**Records for processing:**
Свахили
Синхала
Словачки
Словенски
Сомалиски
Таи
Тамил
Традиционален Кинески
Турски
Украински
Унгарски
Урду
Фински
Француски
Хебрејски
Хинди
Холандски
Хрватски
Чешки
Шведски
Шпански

**Exercise aim:** Present the data above as a Markdown table with two columns, No. and Entry: number each nonblank line in order under No. and place the line itself under Entry.

**Exercise result:**
| No. | Entry |
|---|---|
| 1 | Свахили |
| 2 | Синхала |
| 3 | Словачки |
| 4 | Словенски |
| 5 | Сомалиски |
| 6 | Таи |
| 7 | Тамил |
| 8 | Традиционален Кинески |
| 9 | Турски |
| 10 | Украински |
| 11 | Унгарски |
| 12 | Урду |
| 13 | Фински |
| 14 | Француски |
| 15 | Хебрејски |
| 16 | Хинди |
| 17 | Холандски |
| 18 | Хрватски |
| 19 | Чешки |
| 20 | Шведски |
| 21 | Шпански |